In diesem Gedenkjahr 2018 ist es der Jungen ÖVP Burgenland ein Herzensanliegen, Jugendliche für die dunklen Seiten unsere Geschichte zu sensibilisieren und zu informieren. Denn diese Auseinandersetzung mit dem Holocaust und den schrecklichen Taten de NS-Regimes sind ein wichtiger Beitrag für eine liberale, gerechte und weltoffene Gesellschaft. „Gerade Gedenkstätten sind Tatorte, Leidensorte, Orte des Gedenkens und vor allem für die heutige junge Generation ‚Lernorte‘. Bildungsfahrten zu diesen Orten sind ein wichtiger Beitrag, um das Demokratieverständnis zu fördern und vor allem, um den Gedanken für ein starkes, gemeinsames und friedvolles Europa zu stärken“, erklärt JVP-Landesobmann Patrik Fazekas. Derzeit hängt es von der Initiative einzelner Schulen und Lehrer ab, ob eine Klasse das ehemalige Konzentrationslager in Mauthausen besucht. „Deswegen setzen wir uns als Junge ÖVP für ein gezieltes Förderprogramm für Bildungsfahrten zu Gedenkstätten menschlichen Unrechts im Rahmen des Schulunterrichts ein. Denn es ist es unsere Pflicht, niemals zu vergessen und alles daran zu setzten, dass sich die Geschichte niemals wiederholt“, unterstreicht Fazekas.
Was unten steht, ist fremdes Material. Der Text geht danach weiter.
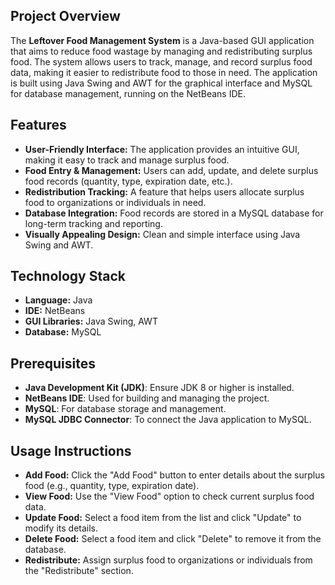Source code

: ## Project Overview

The **Leftover Food Management System** is a Java-based GUI application that aims to reduce food wastage by managing and redistributing surplus food. The system allows users to track, manage, and record surplus food data, making it easier to redistribute food to those in need. The application is built using Java Swing and AWT for the graphical interface and MySQL for database management, running on the NetBeans IDE.

## Features

- **User-Friendly Interface:** The application provides an intuitive GUI, making it easy to track and manage surplus food.
- **Food Entry & Management:** Users can add, update, and delete surplus food records (quantity, type, expiration date, etc.).
- **Redistribution Tracking:** A feature that helps users allocate surplus food to organizations or individuals in need.
- **Database Integration:** Food records are stored in a MySQL database for long-term tracking and reporting.
- **Visually Appealing Design:** Clean and simple interface using Java Swing and AWT.
  
## Technology Stack

- **Language:** Java
- **IDE:** NetBeans
- **GUI Libraries:** Java Swing, AWT
- **Database:** MySQL

## Prerequisites

- **Java Development Kit (JDK)**: Ensure JDK 8 or higher is installed.
- **NetBeans IDE**: Used for building and managing the project.
- **MySQL**: For database storage and management.
- **MySQL JDBC Connector**: To connect the Java application to MySQL.

## Usage Instructions

- **Add Food:** Click the "Add Food" button to enter details about the surplus food (e.g., quantity, type, expiration date).
- **View Food:** Use the "View Food" option to check current surplus food data.
- **Update Food:** Select a food item from the list and click "Update" to modify its details.
- **Delete Food:** Select a food item and click "Delete" to remove it from the database.
- **Redistribute:** Assign surplus food to organizations or individuals from the "Redistribute" section.

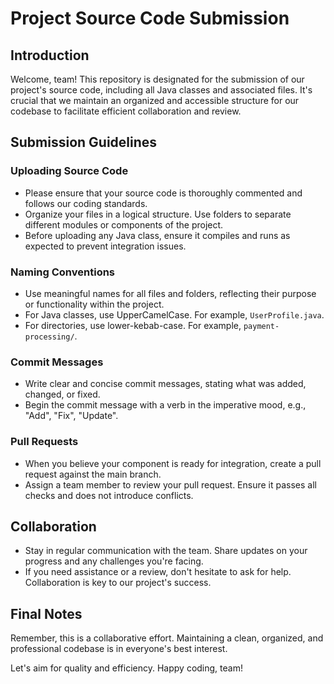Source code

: # Project Source Code Submission

## Introduction

Welcome, team! This repository is designated for the submission of our project's source code, including all Java classes and associated files. It's crucial that we maintain an organized and accessible structure for our codebase to facilitate efficient collaboration and review.

## Submission Guidelines

### Uploading Source Code

- Please ensure that your source code is thoroughly commented and follows our coding standards.
- Organize your files in a logical structure. Use folders to separate different modules or components of the project.
- Before uploading any Java class, ensure it compiles and runs as expected to prevent integration issues.

### Naming Conventions

- Use meaningful names for all files and folders, reflecting their purpose or functionality within the project.
- For Java classes, use UpperCamelCase. For example, `UserProfile.java`.
- For directories, use lower-kebab-case. For example, `payment-processing/`.

### Commit Messages

- Write clear and concise commit messages, stating what was added, changed, or fixed.
- Begin the commit message with a verb in the imperative mood, e.g., "Add", "Fix", "Update".

### Pull Requests

- When you believe your component is ready for integration, create a pull request against the main branch.
- Assign a team member to review your pull request. Ensure it passes all checks and does not introduce conflicts.

## Collaboration

- Stay in regular communication with the team. Share updates on your progress and any challenges you're facing.
- If you need assistance or a review, don't hesitate to ask for help. Collaboration is key to our project's success.

## Final Notes

Remember, this is a collaborative effort. Maintaining a clean, organized, and professional codebase is in everyone's best interest.

Let's aim for quality and efficiency. Happy coding, team!
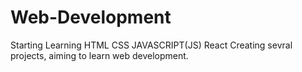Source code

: # Web-Development
Starting Learning
HTML
CSS
JAVASCRIPT(JS)
React
Creating sevral projects, aiming to learn web development.

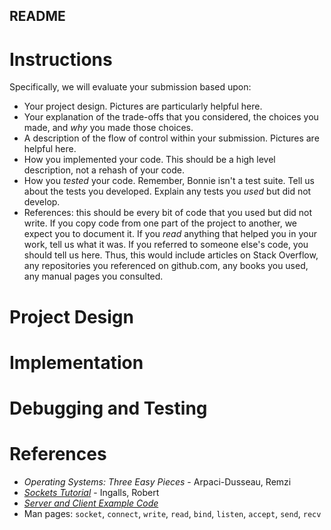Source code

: ## README

# Instructions

Specifically, we will evaluate your submission based upon:

- Your project design.  Pictures are particularly helpful here.
- Your explanation of the trade-offs that you considered, the choices you made, and _why_ you made those choices.
- A description of the flow of control within your submission. Pictures are helpful here.
- How you implemented your code. This should be a high level description, not a rehash of your code.
- How you _tested_ your code.  Remember, Bonnie isn't a test suite.  Tell us about the tests you developed.
  Explain any tests you _used_ but did not develop.
- References: this should be every bit of code that you used but did not write.  If you copy code from
  one part of the project to another, we expect you to document it. If you _read_ anything that helped you
  in your work, tell us what it was.  If you referred to someone else's code, you should tell us here.
  Thus, this would include articles on Stack Overflow, any repositories you referenced on github.com, any
  books you used, any manual pages you consulted.

# Project Design

# Implementation

# Debugging and Testing

# References

* _Operating Systems: Three Easy Pieces_ - Arpaci-Dusseau, Remzi 
* [_Sockets Tutorial_](http://www.cs.rpi.edu/~moorthy/Courses/os98/Pgms/socket.html) - Ingalls, Robert 
* [_Server and Client Example Code_](https://github.com/zx1986/xSinppet/tree/master/unix-socket-practice) 
* Man pages: `socket`, `connect`, `write`, `read`, `bind`, `listen`, `accept`, `send`, `recv`
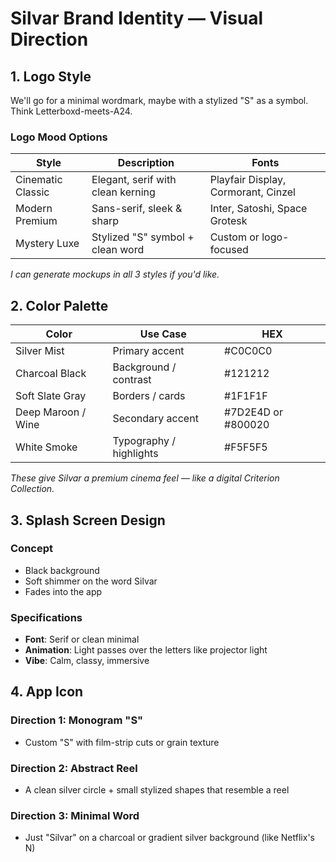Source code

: # Silvar Brand Identity — Visual Direction

## 1. Logo Style

We'll go for a minimal wordmark, maybe with a stylized "S" as a symbol. Think Letterboxd-meets-A24.

### Logo Mood Options

| Style             | Description                       | Fonts                               |
| ----------------- | --------------------------------- | ----------------------------------- |
| Cinematic Classic | Elegant, serif with clean kerning | Playfair Display, Cormorant, Cinzel |
| Modern Premium    | Sans-serif, sleek & sharp         | Inter, Satoshi, Space Grotesk       |
| Mystery Luxe      | Stylized "S" symbol + clean word  | Custom or logo-focused              |

_I can generate mockups in all 3 styles if you'd like._

## 2. Color Palette

| Color              | Use Case                | HEX                |
| ------------------ | ----------------------- | ------------------ |
| Silver Mist        | Primary accent          | #C0C0C0            |
| Charcoal Black     | Background / contrast   | #121212            |
| Soft Slate Gray    | Borders / cards         | #1F1F1F            |
| Deep Maroon / Wine | Secondary accent        | #7D2E4D or #800020 |
| White Smoke        | Typography / highlights | #F5F5F5            |

_These give Silvar a premium cinema feel — like a digital Criterion Collection._

## 3. Splash Screen Design

### Concept

- Black background
- Soft shimmer on the word Silvar
- Fades into the app

### Specifications

- **Font**: Serif or clean minimal
- **Animation**: Light passes over the letters like projector light
- **Vibe**: Calm, classy, immersive

## 4. App Icon

### Direction 1: Monogram "S"

- Custom "S" with film-strip cuts or grain texture

### Direction 2: Abstract Reel

- A clean silver circle + small stylized shapes that resemble a reel

### Direction 3: Minimal Word

- Just "Silvar" on a charcoal or gradient silver background (like Netflix's N)
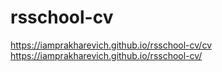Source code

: # rsschool-cv
https://iamprakharevich.github.io/rsschool-cv/cv
https://iamprakharevich.github.io/rsschool-cv/
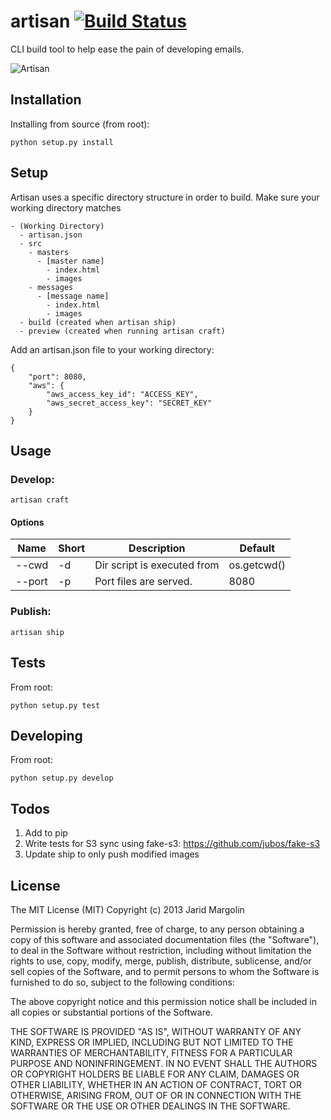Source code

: artisan [![Build Status](https://travis-ci.org/firstopinion/artisan.png)](https://travis-ci.org/firstopinion/artisan)
=======

CLI build tool to help ease the pain of developing emails.

![Artisan](http://i.cloudup.com/9oBp4FQSRO.jpg)



Installation
------------

Installing from source (from root):

`python setup.py install`



Setup
-----

Artisan uses a specific directory structure in order to build. Make sure your working directory matches

	- (Working Directory)
	  - artisan.json
	  - src
	    - masters
	      - [master name]
	        - index.html
	        - images
	    - messages
	      - [message name]
	        - index.html
	        - images
	  - build (created when artisan ship)
	  - preview (created when running artisan craft)

Add an artisan.json file to your working directory:

	{
		"port": 8080,
		"aws": {
			"aws_access_key_id": "ACCESS_KEY",
			"aws_secret_access_key": "SECRET_KEY"
		}
	}



Usage
-----

### Develop:

`artisan craft`

#### Options

| Name   | Short |  Description                                           | Default     |
| ------ | ----- | ------------------------------------------------------ | ----------- |
| --cwd  | -d    | Dir script is executed from                            | os.getcwd() |
| --port | -p    | Port files are served.                                 | 8080        |

### Publish:

`artisan ship`



Tests
-----

From root:

`python setup.py test`



Developing
----------

From root:

`python setup.py develop`



Todos
-----

1. Add to pip
2. Write tests for S3 sync using fake-s3: https://github.com/jubos/fake-s3
3. Update ship to only push modified images



License
-------
The MIT License (MIT)
Copyright (c) 2013 Jarid Margolin

Permission is hereby granted, free of charge, to any person obtaining a copy
of this software and associated documentation files (the "Software"), to deal
in the Software without restriction, including without limitation the rights
to use, copy, modify, merge, publish, distribute, sublicense, and/or sell
copies of the Software, and to permit persons to whom the Software is
furnished to do so, subject to the following conditions:

The above copyright notice and this permission notice shall be included in
all copies or substantial portions of the Software.

THE SOFTWARE IS PROVIDED "AS IS", WITHOUT WARRANTY OF ANY KIND, EXPRESS OR
IMPLIED, INCLUDING BUT NOT LIMITED TO THE WARRANTIES OF MERCHANTABILITY,
FITNESS FOR A PARTICULAR PURPOSE AND NONINFRINGEMENT. IN NO EVENT SHALL THE
AUTHORS OR COPYRIGHT HOLDERS BE LIABLE FOR ANY CLAIM, DAMAGES OR OTHER
LIABILITY, WHETHER IN AN ACTION OF CONTRACT, TORT OR OTHERWISE, ARISING FROM,
OUT OF OR IN CONNECTION WITH THE SOFTWARE OR THE USE OR OTHER DEALINGS IN
THE SOFTWARE.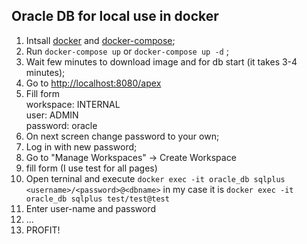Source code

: ## Oracle DB for local use in docker

1. Intsall <a href="https://docs.docker.com/engine/installation/">docker</a> and <a href="https://docs.docker.com/compose/install/">docker-compose</a>;
2. Run `docker-compose up` or `docker-compose up -d` ;
3. Wait few minutes to download image and for db start (it takes 3-4 minutes);
4. Go to <a href="http://localhost:8080/apex">http://localhost:8080/apex</a>
5. Fill form  
workspace: INTERNAL  
user: ADMIN  
password: oracle  
6. On next screen change password to your own;
7. Log in with new password;
8. Go to "Manage Workspaces" -> Create Workspace
9. fill form (I use test for all pages)
10. Open terninal and execute `docker exec -it oracle_db sqlplus <username>/<password>@<dbname>` in my case it is `docker exec -it oracle_db sqlplus test/test@test`
11. Enter user-name and password
12. ...  
13. PROFIT! 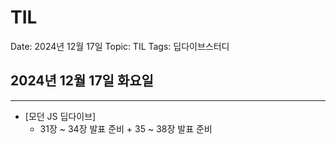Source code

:# TIL

Date: 2024년 12월 17일
Topic: TIL
Tags: 딥다이브스터디

## 2024년 12월 17일 화요일

---

- [모던 JS 딥다이브]
    - 31장 ~ 34장 발표 준비 + 35 ~ 38장 발표 준비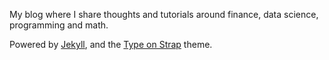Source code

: My blog where I share thoughts and tutorials around finance, data science, programming and math.

Powered by [Jekyll](http://jekyllrb.com/), and the [Type on Strap](https://github.io/sylhare/Type-on-Strap) theme.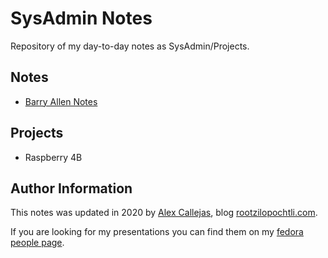# SysAdmin Notes

Repository of my day-to-day notes as SysAdmin/Projects.

## Notes

- [Barry Allen Notes](file:///BarryAllenNotes.md)

## Projects

-   Raspberry 4B

## Author Information

This notes was updated in 2020 by [Alex Callejas](https://www.twitter.com/dark_axl), blog [rootzilopochtli.com](https://www.rootzilopochtli.com/).

If you are looking for my presentations you can find them on my [fedora people page](https://darkaxl017.fedorapeople.org/slides/).
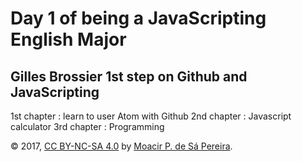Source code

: # Day 1 of being a JavaScripting English Major

Gilles Brossier
1st step on Github and JavaScripting
-
1st chapter : learn to user Atom with Github
2nd chapter : Javascript calculator
3rd chapter : Programming

© 2017, [CC BY-NC-SA 4.0](https://creativecommons.org/licenses/by-nc-sa/4.0/) by
[Moacir P. de Sá Pereira](http://moacir.com).
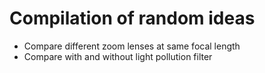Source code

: # Compilation of random ideas
- Compare different zoom lenses at same focal length
- Compare with and without light pollution filter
Junge ÖVP bleibt am Thema dran: Gedenkfahrt nach Mauthausen organisiert

Die Volkspartei Burgenland hat sich daher in der gestrigen Landtagssitzung für ein gezieltes Förderprogramm für Bildungsfahrten zu Gedenkstätten menschlichen Unrechts eingesetzt. „Leider wurde unser Antrag abgelehnt“, bedauert der JVP-Landesobmann die Entscheidung der rot-blauen Mehrheit im Burgenland. Wir lassen uns aber nicht unterkriegen und setzen uns weiter für unser Anliegen ein. Eine erste Maßnahme ist eine gemeinsame Reise nach Mauthausen anlässlich der Befreiungsfeier am 6. Mai 2018. An diesem Tag geben wir unseren Mitgliedern die Möglichkeit diese Gedenkstätte zu besuchen und aus der Vergangenheit zu lernen“, so Fazekas abschließend.